I am sweating my balls off.
On the way back we stopped at a shrine of the Virgin Mary and at a small waterfall. The shrine is a place where Mary has been credited with healing people, though I don’t know when that was. I felt fairly emotional about Mary after last night, but I didn’t get a moment to sit with that really, just a moment to say thank you. The shrine itself is a three-foot statue of Mary inside a locked box on post, under a giant stand of bamboo.
It was cool on the hill where the shrine sat, so we rested for a while on the platform at her base and talked about religion and spirituality and death.
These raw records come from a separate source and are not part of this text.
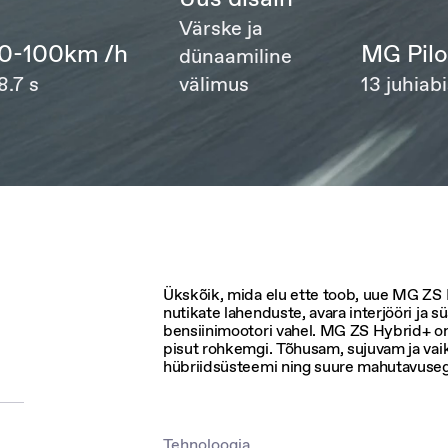
Värske ja
0-100km /h
MG Pilo
dünaamiline
8.7 s
välimus
13 juhiab
Ükskõik, mida elu ette toob, uue MG ZS 
nutikate lahenduste, avara interjööri ja sü
bensiinimootori vahel. MG ZS Hybrid+ on 
pisut rohkemgi. Tõhusam, sujuvam ja va
hübriidsüsteemi ning suure mahutavusega
Tehnoloogia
I shared my interpretation of dying, and B said it was really helpful, so that was nice. H talked vehemently about hating religion, given how the Catholic Church had protected its sexual predator priests for so long. So much anger — I should have asked if he grew up Catholic.
When we found our way back to camp we had lunch together in the maloca — salad with vinaigrette, plantano stew, rice, hard boiled eggs - another feast. And so glorious to be with others, instead of alone in my hut.
I think the key is that when I hear myself saying I know, or I already know, to remember that I clearly don’t already know, or it wouldn’t be happening /being said in my experience. I wouldn't be perceiving it again if I truly knew.
Was there anything else about last night I should remember?
Let it go. Don’t make an identity out of it.
I am not completely free of my stuff, but I feel like I received enough insight to be able to move forward more freely in life.
I recognized my shame around not having my shit together and how that kept the from asking for help.
I realized that I’ve been running from hard things my entire life so I didn’t have to face my fears.
To not face my fear of moving forward, of going in to the unknown, I lost my memory, by never actually being present.
I have been trying to be sick so that I might die and escape having to look at my fear.
I have been afraid to move from my career to my calling.
Now I have seen my fear around death and have learned to stay with the experience even when it’s hard. That’s how.
Ideally we sit in our own center, in true Presence, recognizing that the exp. Is all an illusion, and that all fear is self created in the mind — because in Truth we are spirit. We are immortal.
Other times we work it by surrendering to the exp as best we can.
What we resist, persists.
The shame, thankfully, seems to have disappeared once I could see it.
We’re having a huge thunderstorm and it’s making me have to pee so badly.
But I see one thing —
Just like in the mushroom dream
The higher self is always talking to us.